Job: Reproduce the lines word for word, starting at the line that contains "Yields on unindexed" and ending after the line that contains "during the period.".

Information supplied:

◆ ◆ ◆ ◆ ◆

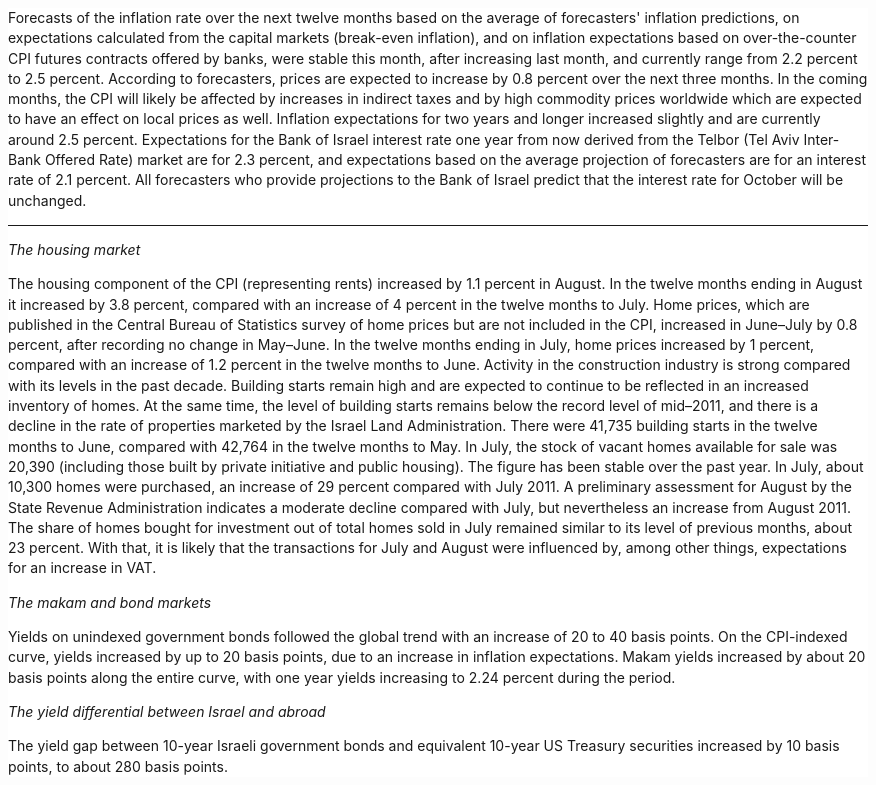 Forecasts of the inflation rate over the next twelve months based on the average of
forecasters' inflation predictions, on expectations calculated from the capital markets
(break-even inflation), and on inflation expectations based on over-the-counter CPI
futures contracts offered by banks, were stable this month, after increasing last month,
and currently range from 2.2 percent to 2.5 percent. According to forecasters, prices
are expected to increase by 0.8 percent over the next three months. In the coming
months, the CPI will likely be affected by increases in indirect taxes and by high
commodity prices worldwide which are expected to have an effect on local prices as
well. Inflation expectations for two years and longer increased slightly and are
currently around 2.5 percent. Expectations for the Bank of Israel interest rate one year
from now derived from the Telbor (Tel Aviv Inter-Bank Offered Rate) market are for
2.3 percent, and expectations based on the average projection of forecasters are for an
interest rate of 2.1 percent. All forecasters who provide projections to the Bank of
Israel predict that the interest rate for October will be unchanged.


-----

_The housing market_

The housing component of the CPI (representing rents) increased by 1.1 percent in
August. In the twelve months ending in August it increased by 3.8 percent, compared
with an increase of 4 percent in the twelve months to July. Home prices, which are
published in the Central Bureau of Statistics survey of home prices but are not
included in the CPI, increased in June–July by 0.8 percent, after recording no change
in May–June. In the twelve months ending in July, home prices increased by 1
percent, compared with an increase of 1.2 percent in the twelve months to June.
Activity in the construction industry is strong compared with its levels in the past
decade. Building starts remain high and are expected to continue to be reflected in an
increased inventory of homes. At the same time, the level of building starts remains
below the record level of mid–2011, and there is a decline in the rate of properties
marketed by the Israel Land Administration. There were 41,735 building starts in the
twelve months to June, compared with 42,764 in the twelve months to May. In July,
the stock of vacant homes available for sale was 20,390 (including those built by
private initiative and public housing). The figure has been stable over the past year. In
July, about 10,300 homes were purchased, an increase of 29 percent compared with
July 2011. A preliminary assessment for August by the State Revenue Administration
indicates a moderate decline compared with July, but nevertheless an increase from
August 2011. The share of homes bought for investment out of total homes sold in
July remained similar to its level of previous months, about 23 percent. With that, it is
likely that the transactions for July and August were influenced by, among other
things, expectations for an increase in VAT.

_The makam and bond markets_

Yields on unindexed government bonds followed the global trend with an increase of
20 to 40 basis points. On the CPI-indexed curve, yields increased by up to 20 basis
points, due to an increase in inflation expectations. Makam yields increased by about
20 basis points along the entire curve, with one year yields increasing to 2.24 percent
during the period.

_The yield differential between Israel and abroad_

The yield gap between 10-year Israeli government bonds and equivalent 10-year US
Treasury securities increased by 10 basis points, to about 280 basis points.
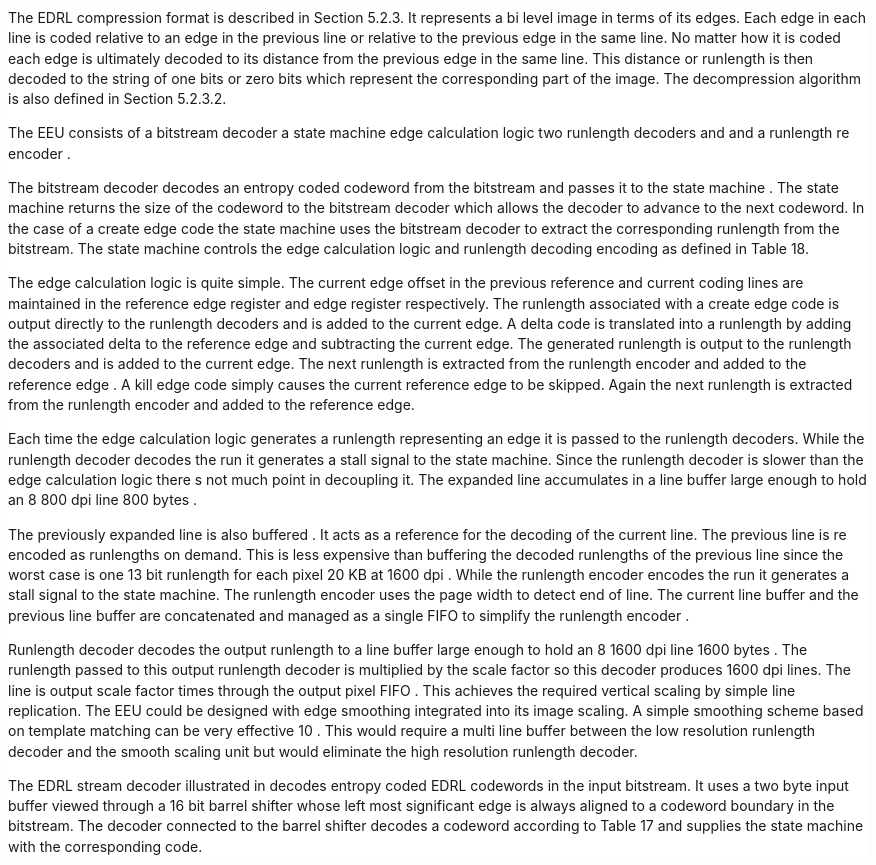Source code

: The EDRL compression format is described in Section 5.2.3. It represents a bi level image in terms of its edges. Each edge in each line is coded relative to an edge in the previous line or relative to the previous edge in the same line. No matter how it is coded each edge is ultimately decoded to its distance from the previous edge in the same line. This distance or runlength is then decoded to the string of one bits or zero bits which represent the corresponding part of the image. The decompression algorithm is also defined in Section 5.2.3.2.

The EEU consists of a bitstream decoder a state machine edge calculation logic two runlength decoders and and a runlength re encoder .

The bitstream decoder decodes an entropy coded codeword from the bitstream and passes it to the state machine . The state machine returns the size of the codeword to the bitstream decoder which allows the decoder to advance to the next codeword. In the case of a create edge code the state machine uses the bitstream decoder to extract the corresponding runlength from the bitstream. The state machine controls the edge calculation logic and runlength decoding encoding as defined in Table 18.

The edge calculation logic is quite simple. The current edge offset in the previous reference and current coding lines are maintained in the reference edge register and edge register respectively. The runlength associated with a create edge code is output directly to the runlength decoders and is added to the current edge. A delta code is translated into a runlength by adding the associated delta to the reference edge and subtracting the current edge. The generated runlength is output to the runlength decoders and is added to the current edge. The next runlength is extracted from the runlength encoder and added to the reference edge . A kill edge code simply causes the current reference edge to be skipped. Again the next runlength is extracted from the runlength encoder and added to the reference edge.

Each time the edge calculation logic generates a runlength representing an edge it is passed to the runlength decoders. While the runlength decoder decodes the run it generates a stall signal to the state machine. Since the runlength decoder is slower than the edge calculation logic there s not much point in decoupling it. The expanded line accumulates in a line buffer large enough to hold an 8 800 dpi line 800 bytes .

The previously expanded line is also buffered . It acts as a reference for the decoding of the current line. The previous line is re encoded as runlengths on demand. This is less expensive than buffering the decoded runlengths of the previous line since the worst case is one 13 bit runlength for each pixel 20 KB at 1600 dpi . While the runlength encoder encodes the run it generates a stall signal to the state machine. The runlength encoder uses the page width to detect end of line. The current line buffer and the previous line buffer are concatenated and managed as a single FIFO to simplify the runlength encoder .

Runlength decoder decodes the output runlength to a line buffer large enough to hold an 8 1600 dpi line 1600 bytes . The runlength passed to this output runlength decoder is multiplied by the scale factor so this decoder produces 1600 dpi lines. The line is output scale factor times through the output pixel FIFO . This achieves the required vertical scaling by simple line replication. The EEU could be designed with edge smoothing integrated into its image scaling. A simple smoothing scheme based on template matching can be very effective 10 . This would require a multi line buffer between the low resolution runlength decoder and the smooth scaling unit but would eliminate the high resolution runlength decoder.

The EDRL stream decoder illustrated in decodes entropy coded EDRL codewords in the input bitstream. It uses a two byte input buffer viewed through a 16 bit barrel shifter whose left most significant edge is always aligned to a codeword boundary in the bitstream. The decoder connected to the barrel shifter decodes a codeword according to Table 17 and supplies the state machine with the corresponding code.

◆ ◆ ◆ ◆ ◆

Exercise output:
Yields on unindexed government bonds followed the global trend with an increase of
20 to 40 basis points. On the CPI-indexed curve, yields increased by up to 20 basis
points, due to an increase in inflation expectations. Makam yields increased by about
20 basis points along the entire curve, with one year yields increasing to 2.24 percent
during the period.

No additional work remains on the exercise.